1/72 Gloster Meteor F.8 Prone Pilot
Special Hobby – SH72424
Na początek, wyjątkowo, krótki rys historyczny. Brytole wykombinowali, że jak się ułoży kierownika samolotu w pozycji leżącej, to mniej będą mu doskwierać straszne przeciążenia. Ale żeby wpaść na to, że przy okazji w takiej konfiguracji pole widzenia jest mocno ograniczone, a ewakuacja mocno skomplikowana, musieli zbudować samolot i nim polatać. Sprytne. Ktoś zarobił na konwersji, zarobiło dwóch oblatywaczy (bo ten, co leżał w nosie, nigdy nie latał sam), a teraz zarabia muzeum na pokazywaniu tego czegoś. No i zarabiają producenci modeli. Na przykład Special Hobby, bo oto mamy miniaturę tego cudaka w skali 1/72 w pudełku tego producenta
Co ciekawe, podobnie jak oryginał był konwersją Gloster Meteora F.8, tak i omawiana tutaj miniatura jest Gloster Meteorem F.8 oraz konwersją do niego. W zestawie jest bowiem kompletny model maszyny w wersji seryjnej…
…zatem jakby ktoś wytrzeźwiał i zaczął się zastanawiać gdzie miał oczy i rozum, jak sięgał po ten model, to może jednak zbudować zwykłego Meteora F.8. Jeśli jednak chęć budowy wariantu eksperymentalnego była świadoma, to jego elementy umieszczone zostały w kolejnych ramkach
I jak to z konwersjami bywa – i na co wskazuje zawartość ramek – montaż i przeróbka wymagać będą ingerencji w plastik
W sumie proste cięcia i nie powinno być problemów pod warunkiem, że jedne i drugie elementy pasują do siebie gabarytami. Ogólnie spasowanie elementów modelu może być kluczowe, ponieważ mamy do czynienia z malowaniem w kolorze naturalnego metalu, a takie nie wybacza niedoskonałości w wykończeniu modelu
Do tego arkusz kalkomanii – najpewniej wydrukowany przez Eduarda, choć pewności nie mam. Ale jeśli tak, to w sumie można próbować zrywać z nałożonych nalepek bezbarwną kliszę – na metalicznej powierzchni będzie to niewątpliwie zaletą
No więc właśnie, metaliczna powierzchnia jeńców nie bierze. Jak zatem wygląda ten model z bliska?

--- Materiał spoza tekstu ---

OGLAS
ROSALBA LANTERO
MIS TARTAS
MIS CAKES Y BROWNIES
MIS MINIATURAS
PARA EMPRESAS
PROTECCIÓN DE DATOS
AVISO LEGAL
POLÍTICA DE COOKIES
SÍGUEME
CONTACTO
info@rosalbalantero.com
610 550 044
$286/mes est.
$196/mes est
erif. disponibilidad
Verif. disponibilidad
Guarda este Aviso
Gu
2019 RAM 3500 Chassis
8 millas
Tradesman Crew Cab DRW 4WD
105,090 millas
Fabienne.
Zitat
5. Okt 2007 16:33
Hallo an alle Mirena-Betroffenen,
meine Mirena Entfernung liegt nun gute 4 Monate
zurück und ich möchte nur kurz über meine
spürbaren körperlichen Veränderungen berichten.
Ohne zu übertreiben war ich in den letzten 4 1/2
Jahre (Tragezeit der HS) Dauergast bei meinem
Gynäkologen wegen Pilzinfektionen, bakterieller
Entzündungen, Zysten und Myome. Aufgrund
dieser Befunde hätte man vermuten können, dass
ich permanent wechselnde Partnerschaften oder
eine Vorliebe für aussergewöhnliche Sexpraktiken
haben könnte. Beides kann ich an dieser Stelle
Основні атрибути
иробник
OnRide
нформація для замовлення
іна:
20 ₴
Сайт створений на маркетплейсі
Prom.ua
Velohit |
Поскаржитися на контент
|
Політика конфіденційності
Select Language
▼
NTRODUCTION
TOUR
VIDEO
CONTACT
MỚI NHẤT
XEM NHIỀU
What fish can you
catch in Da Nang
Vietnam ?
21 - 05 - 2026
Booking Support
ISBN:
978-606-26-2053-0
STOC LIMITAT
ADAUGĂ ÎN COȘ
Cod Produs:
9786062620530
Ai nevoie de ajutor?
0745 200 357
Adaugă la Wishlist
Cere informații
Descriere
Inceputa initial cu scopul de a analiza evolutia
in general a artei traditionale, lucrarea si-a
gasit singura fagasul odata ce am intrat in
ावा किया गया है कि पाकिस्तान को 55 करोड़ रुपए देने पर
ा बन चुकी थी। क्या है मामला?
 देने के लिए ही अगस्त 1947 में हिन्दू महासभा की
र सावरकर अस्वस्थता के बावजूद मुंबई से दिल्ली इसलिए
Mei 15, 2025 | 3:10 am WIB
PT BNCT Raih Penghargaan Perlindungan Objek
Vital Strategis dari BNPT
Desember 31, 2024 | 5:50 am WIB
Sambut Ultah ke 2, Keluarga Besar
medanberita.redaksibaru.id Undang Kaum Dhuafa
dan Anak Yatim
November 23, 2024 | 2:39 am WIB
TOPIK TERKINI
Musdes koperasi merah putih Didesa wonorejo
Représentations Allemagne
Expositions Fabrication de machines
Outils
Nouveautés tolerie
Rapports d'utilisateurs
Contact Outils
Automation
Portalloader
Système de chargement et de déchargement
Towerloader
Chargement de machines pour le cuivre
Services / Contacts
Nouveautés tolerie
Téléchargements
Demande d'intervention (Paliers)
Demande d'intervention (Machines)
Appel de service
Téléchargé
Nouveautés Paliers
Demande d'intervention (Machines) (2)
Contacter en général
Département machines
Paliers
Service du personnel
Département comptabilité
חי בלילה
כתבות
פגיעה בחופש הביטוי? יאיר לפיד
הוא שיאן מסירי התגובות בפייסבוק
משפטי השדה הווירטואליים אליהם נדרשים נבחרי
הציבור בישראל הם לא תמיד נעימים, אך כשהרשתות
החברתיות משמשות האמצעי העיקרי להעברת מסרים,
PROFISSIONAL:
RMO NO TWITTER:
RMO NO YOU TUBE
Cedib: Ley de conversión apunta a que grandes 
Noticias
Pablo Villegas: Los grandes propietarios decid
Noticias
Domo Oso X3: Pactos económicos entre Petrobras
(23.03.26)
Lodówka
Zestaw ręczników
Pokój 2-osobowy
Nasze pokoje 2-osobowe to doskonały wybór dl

No cóż. Wygląda jak szortran opracowany piętnaście lat temu. Bo jest szortranem opracowanym piętnaście lat temu przez MPM. I przez kolejne lata w różnych konfiguracjach sprzedawany w pudełkach rzeczonego, Xtrakita czy wreszcie Special Hobby. Jest to zatem klasyczna, ręczna robota, a nie zaprojektowany cyfrowo wzór. Niemniej jednak mamy do czynienia z całkiem przyzwoitym modelem. Choć miejscami dają się dostrzec niedoskonałości wykończenia czy po prostu nieco nazbyt daleko idące uproszczenia…
Te ostatnie przede wszystkim we wnętrzu oraz w rejonie podwozia
Ramka z elementami charakterystycznymi dla wersji z szoferką w nosie wygląda odrobinę mniej starannie. Tak pod względem wykończenia powierzchni (z nieco mniej wyraźnymi liniami nitów czy chropowatą fakturą), jak i finezji detali
Na tym tle zupełnie nieźle wypada oszklenie – całkiem delikatne i bez efektu soczewki
Podsumowując – jest to niewątpliwie model dla koneserów. No i jednak dla doświadczonych modelarzy – nawet, jeśli (co jest ryzykownym założeniem) jest zestawem nie przysparzającym problemów na etapie budowy, innych niż wspomniana konieczność odpowiedniego opracowania powierzchni. Tudzież drobny wkład własny we wnętrze.